Les Fictions 16 sont donc finies ! Tous nos films de fin de première année ont maintenant été tournés. Certains ont carrément terminé le stade de la post-production et ont été projetés vendredi, tandis que d’autres, comme le mien, attendent encore d’être montés.
Que de souvenirs accumulés en trois mois, en tout cas ! Je n’oublierai pas de sitôt avoir dû me lever à 6h pour aller filmer dans un cimetière ; avoir monté en un quart d’heure un travelling qui enjambait un trottoir ; avoir surveillé de manière obsessionnelle, en tant que scripte, le métrage de la pellicule sur un film de trente plans et de dix séquences (pour vingt minutes de bobine, rappelons-le) ; avoir recréé pendant plusieurs heures une lumière nuageuse à l’aide d’une poudre inflammable et asphyxiante dans une pièce de 9m2 ; avoir enregistré des sons seuls de baisers langoureux ; avoir fait le point sur le sosie de Malabar ; avoir fabriqué un effet de surimpression à l’aide d’un miroir sans teint ; avoir perché l’indicatif de Chérie FM ; avoir supervisé un tournage à base de lapins géants masturbant des carottes ; avoir cadré un plan-séquence en travelling long de trois minutes ; ni avoir été électro sur un film d’une quarantaine de plans adaptant Le joueur d’échecs de Zweig le jour de la libération d’Ingrid Bétancourt...
Je n’ai même pas parlé du festival de Cannes, où une partie d’entre nous sommes allés pendant une semaine, profitant de notre semaine de vacances et des accréditations de l’école. Encore un grand moment, une occasion étrange mais sympathique de côtoyer le meilleur du cinéma et le pire des paillettes, de voir une quantité de films remarquables dans des conditions parfaites et de s’incruster dans des soirées improbables au milieu de Charles Berling et David Martinon...
Voilà en gros la quintessence d’une première année à La fémis ! De tels moments tissent évidemment davantage les liens, soudent les équipes.
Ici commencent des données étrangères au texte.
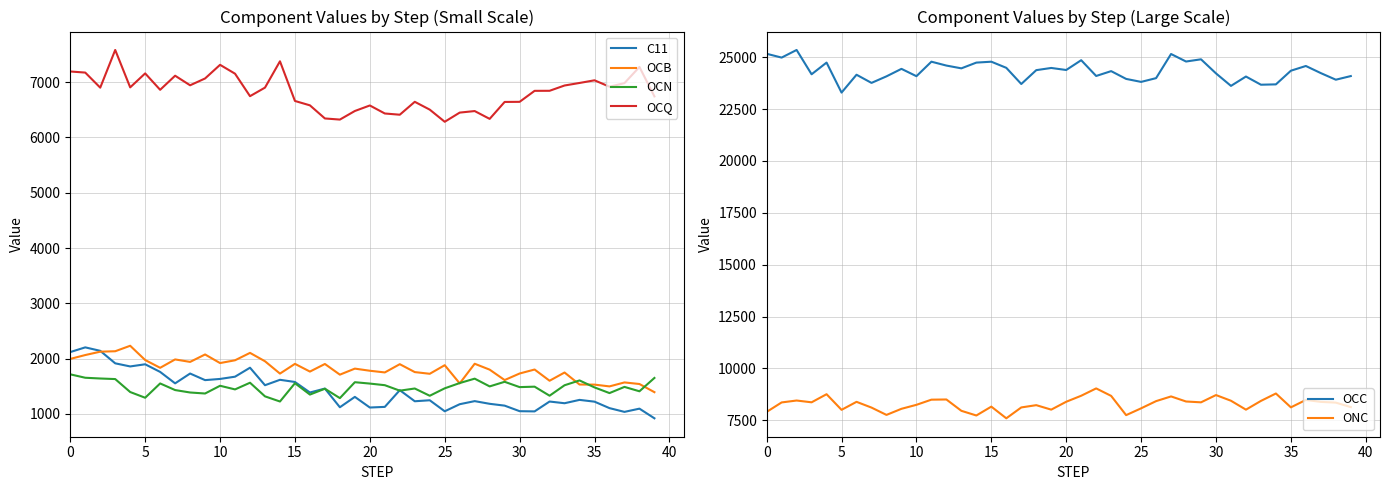

List the series in order of their peak value, lowest first.

OCN, C11, OCB, OCQ, ONC, OCC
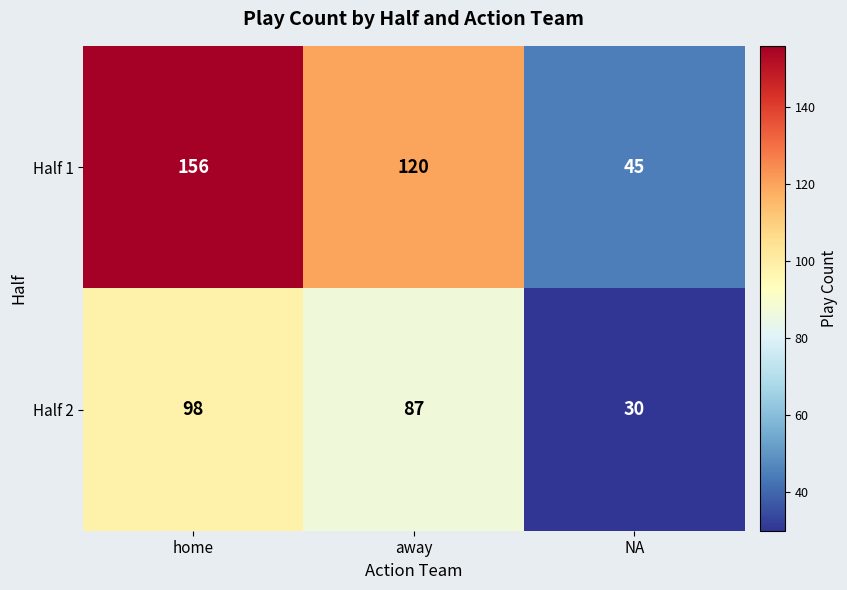

Rank the series at NA from lowest to highest value.

Half 2, Half 1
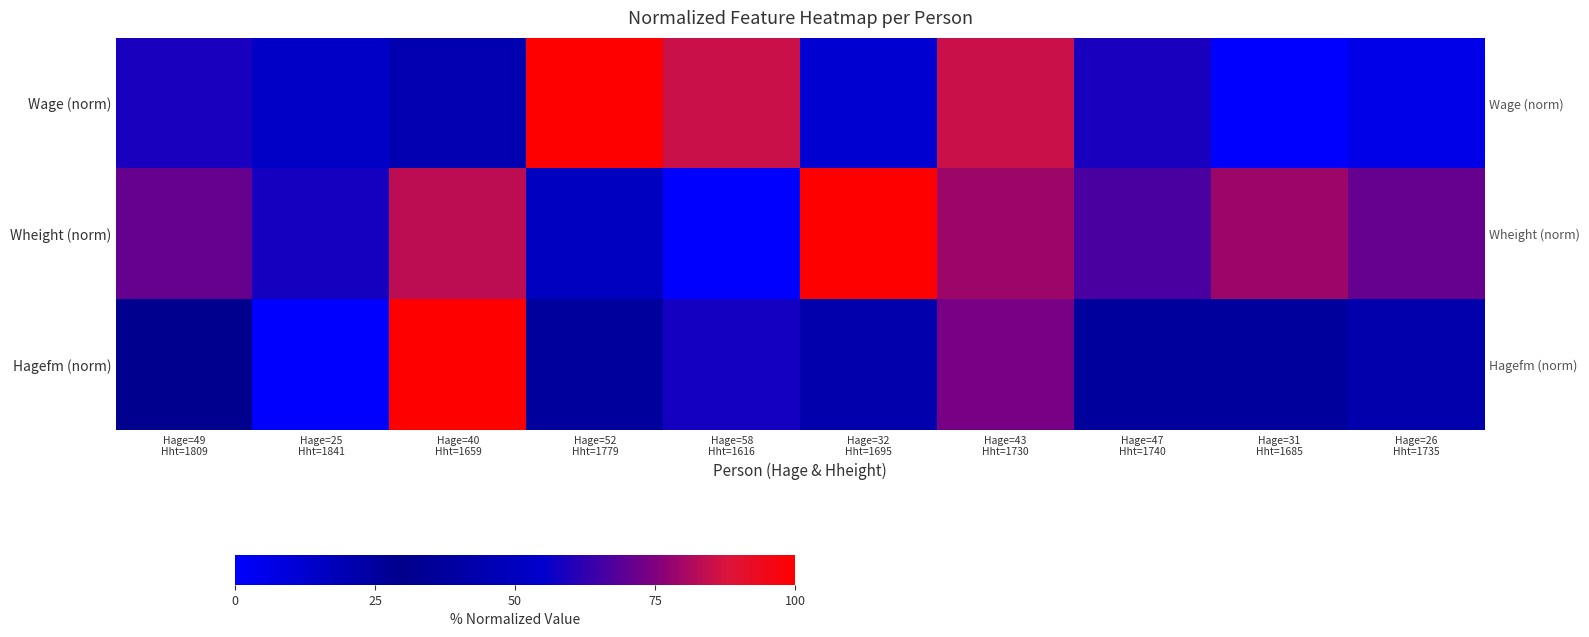

At how many categories does at least one series exceed 9?

10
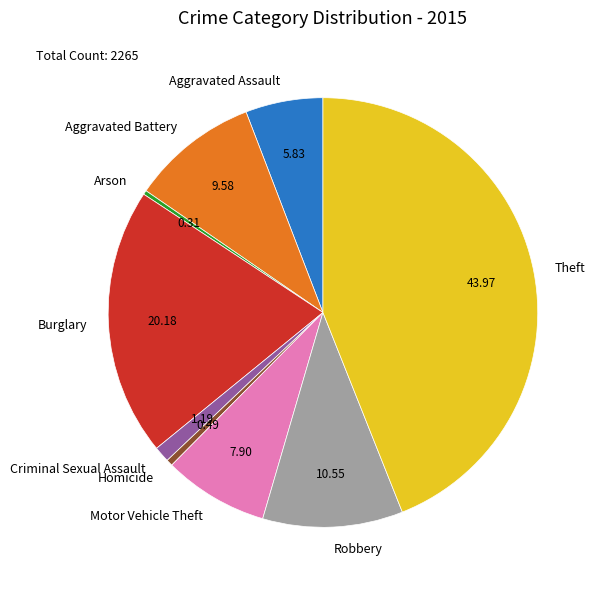

Which category has the biggest portion of the pie?

Theft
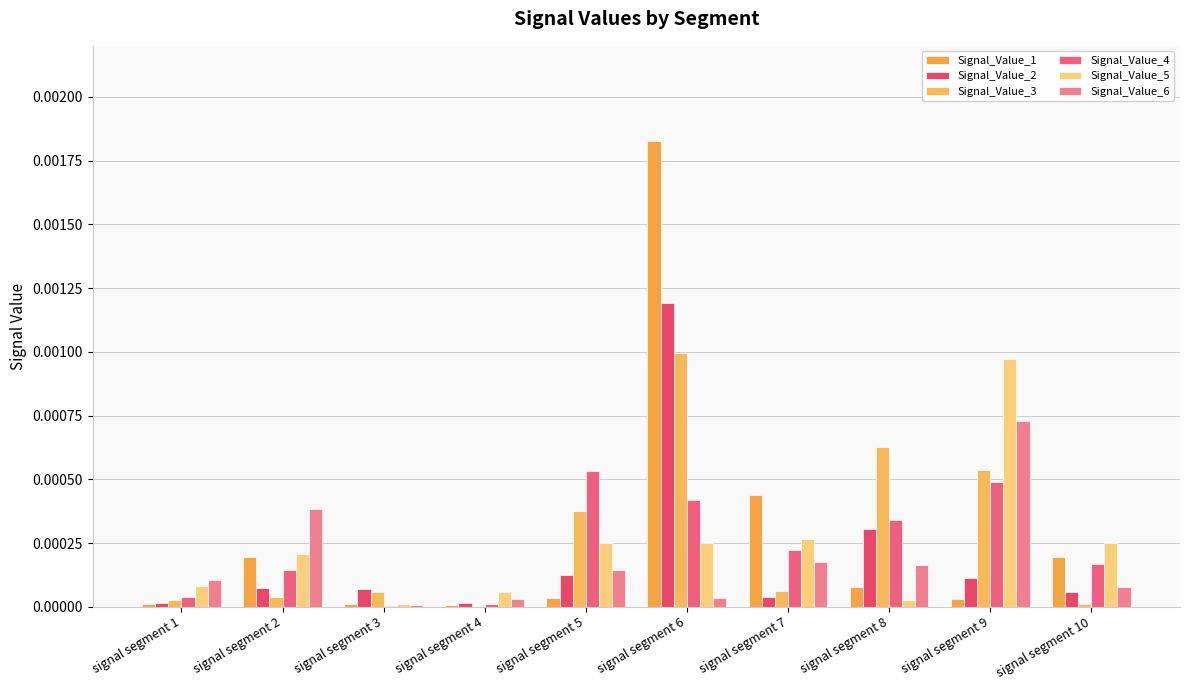

At which category is the sum across all series the highest?

signal segment 6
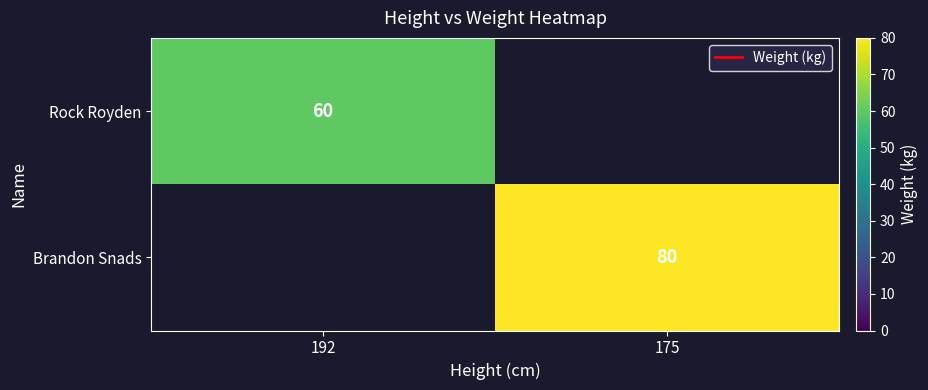

At how many categories does at least one series exceed 67?

1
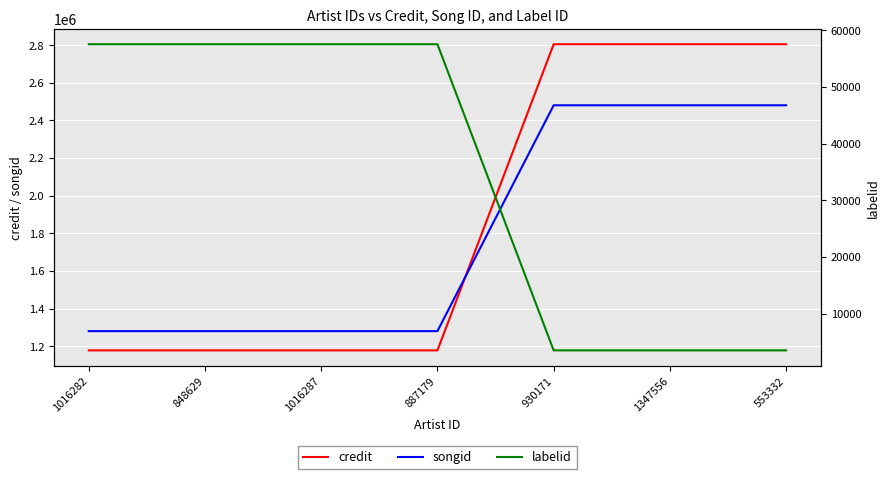

What is the sum of the labelid values at 1016287 and 848629?

115090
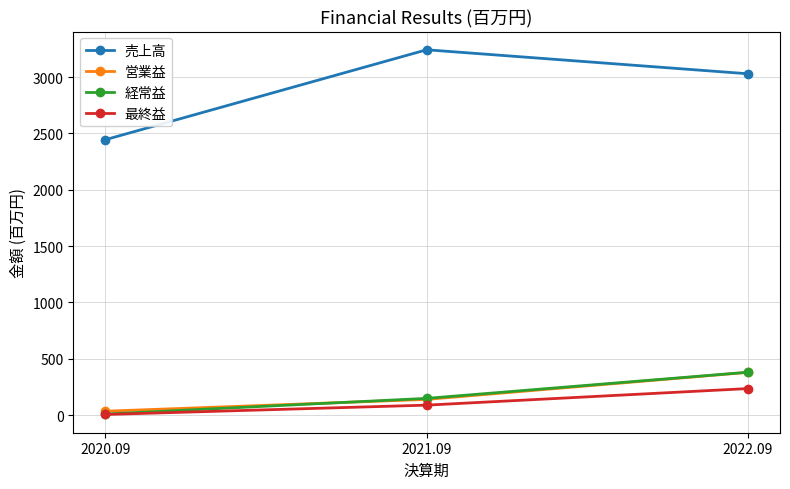

Reading right to left, transcribe all the data shown in this chart.

売上高: 3029	3242	2444
営業益: 379	139	34
経常益: 380	148	9
最終益: 235	88	5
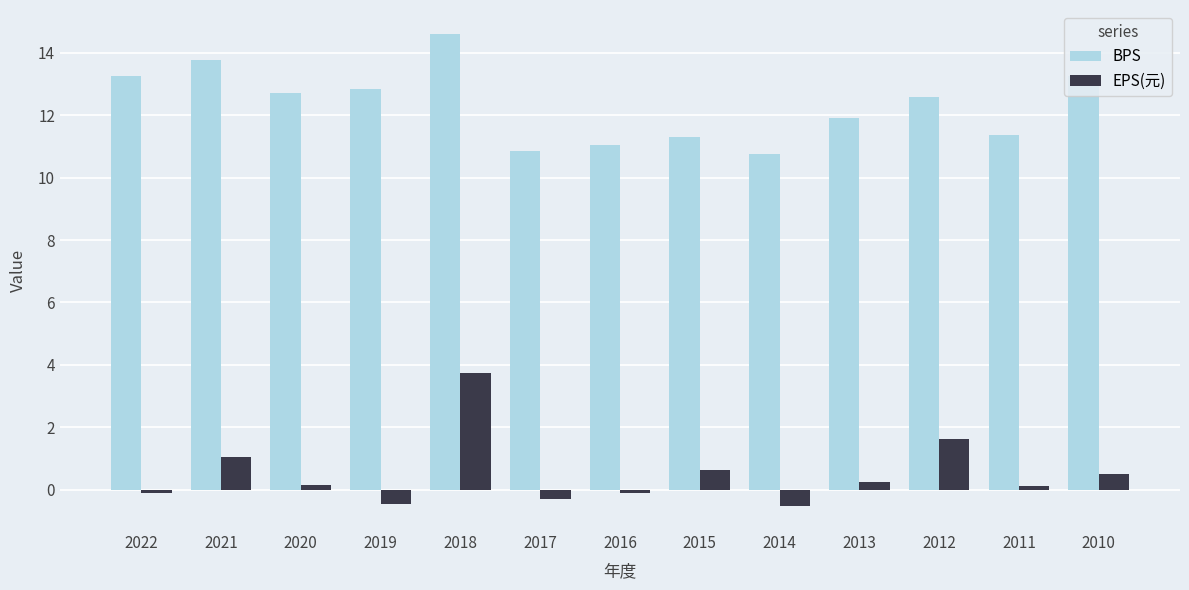

What is the sum of the BPS values at 2021 and 2014?

24.5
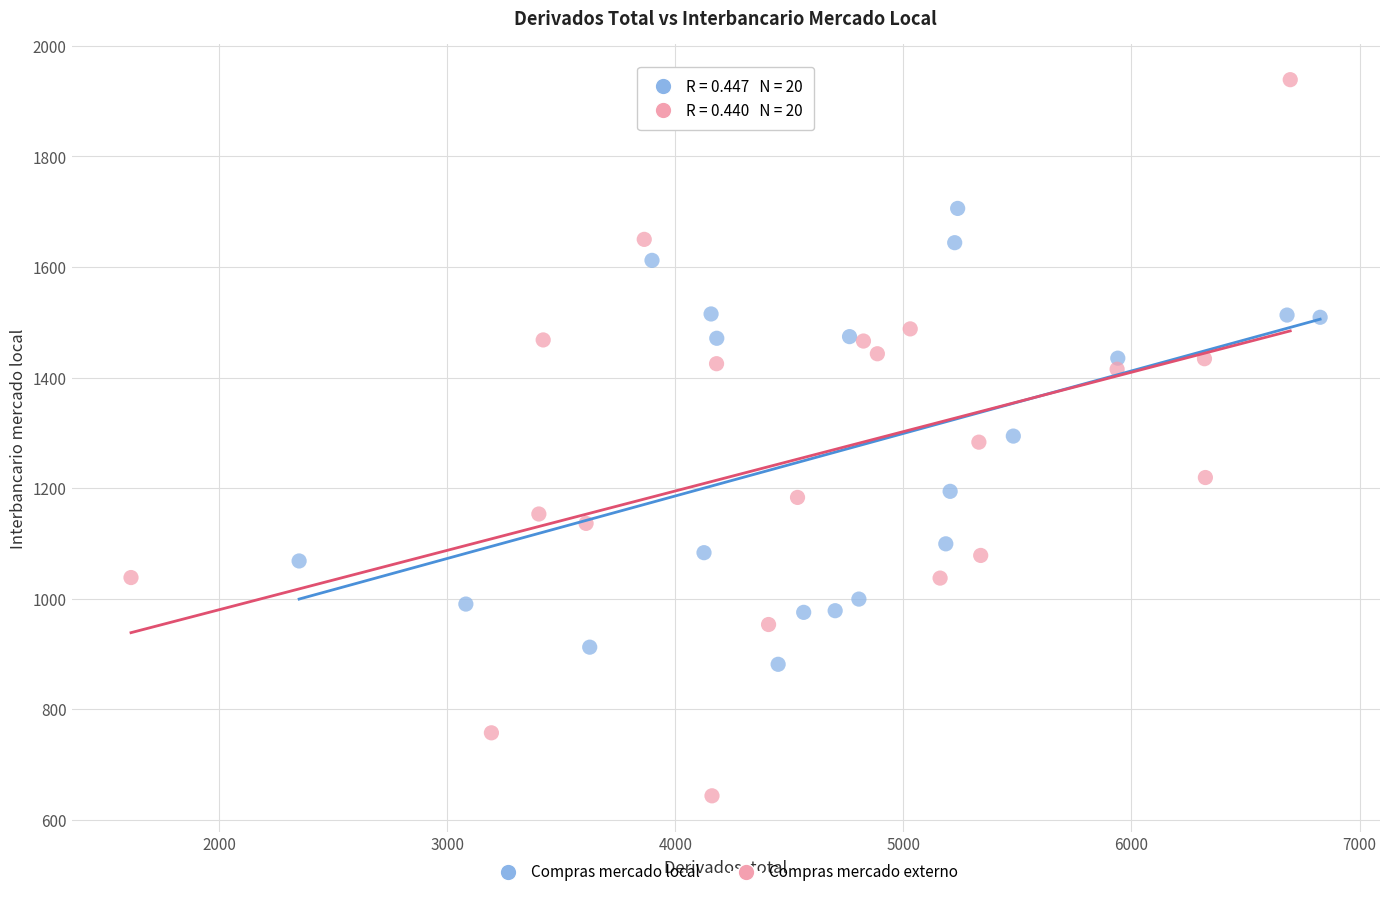

Which series has the widest spread of Y values?

Compras mercado externo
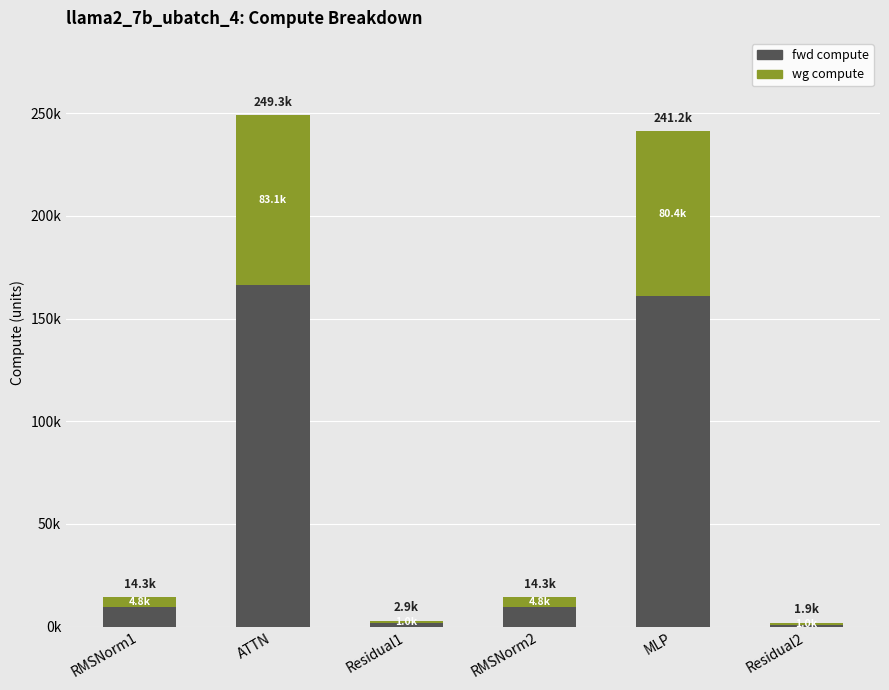

Between ATTN and Residual2, which series saw the biggest shift?

fwd compute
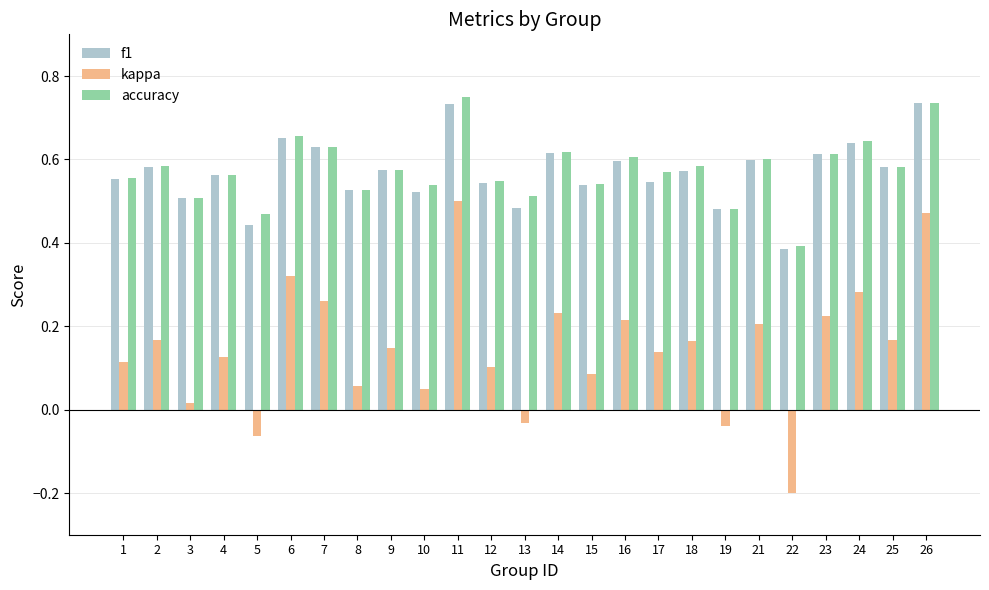

At which label does kappa reach its peak?

11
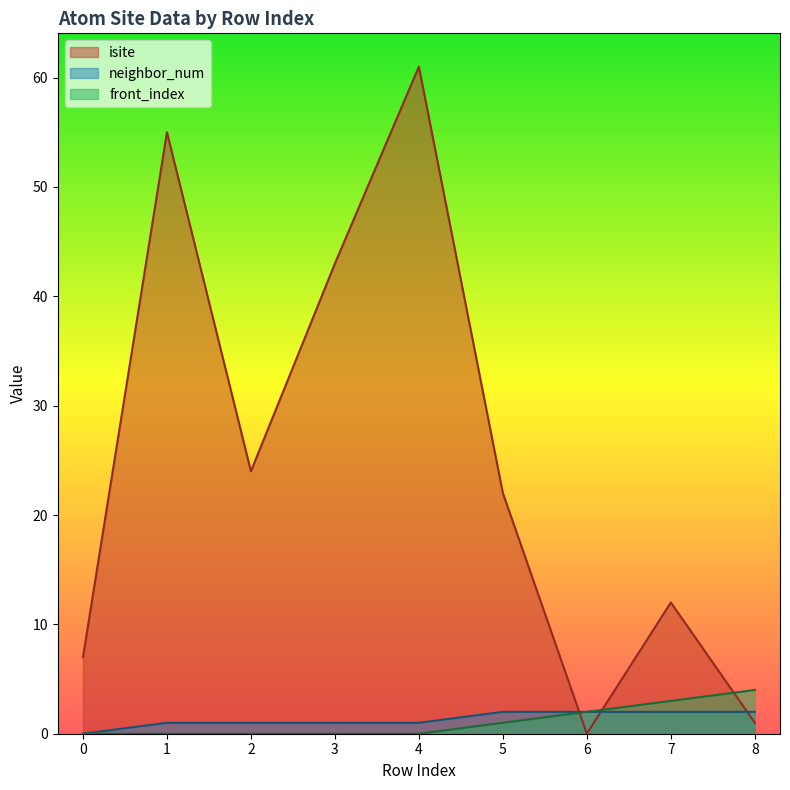

True or false: neighbor_num and front_index cross at least once.

False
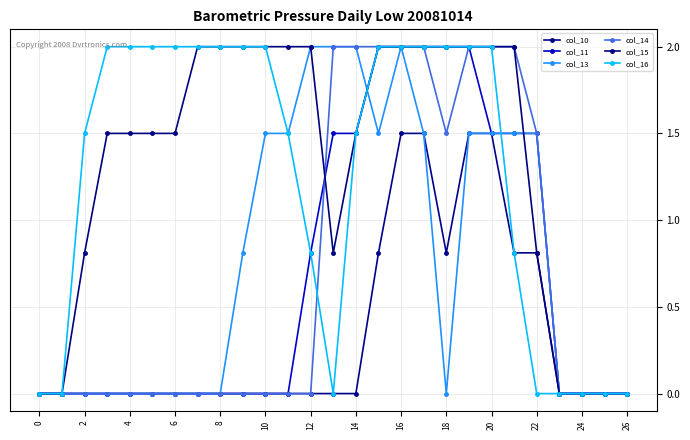

True or false: col_11 has more than 2 points higher than both neighbors.

False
Le but visé et, à mon avis, largement atteint, étant d’en ressortir plus complet et d’aborder de manière plus intelligente nos fonctions respectives à partir de la deuxième année.
Ah ! j’oubliais presque de parler de mon propre film... Que dire ? J’étais très content de l’expérience du tournage, de l’ambiance le jour J, de mes superbes comédiens et comédiennes, de mes patientes silhouettes, de mon décor inespéré et de l’implication de mon équipe malgré l’état de fatigue généralisé. Pour l’instant, je suis toujours en attente de mes rushes, et donc incapable de juger le résultat. Je serai à La fémis encore tout le mois de juillet pour les étapes du montage et du mixage. L’année n’est donc pas totalement terminée en ce qui me concerne.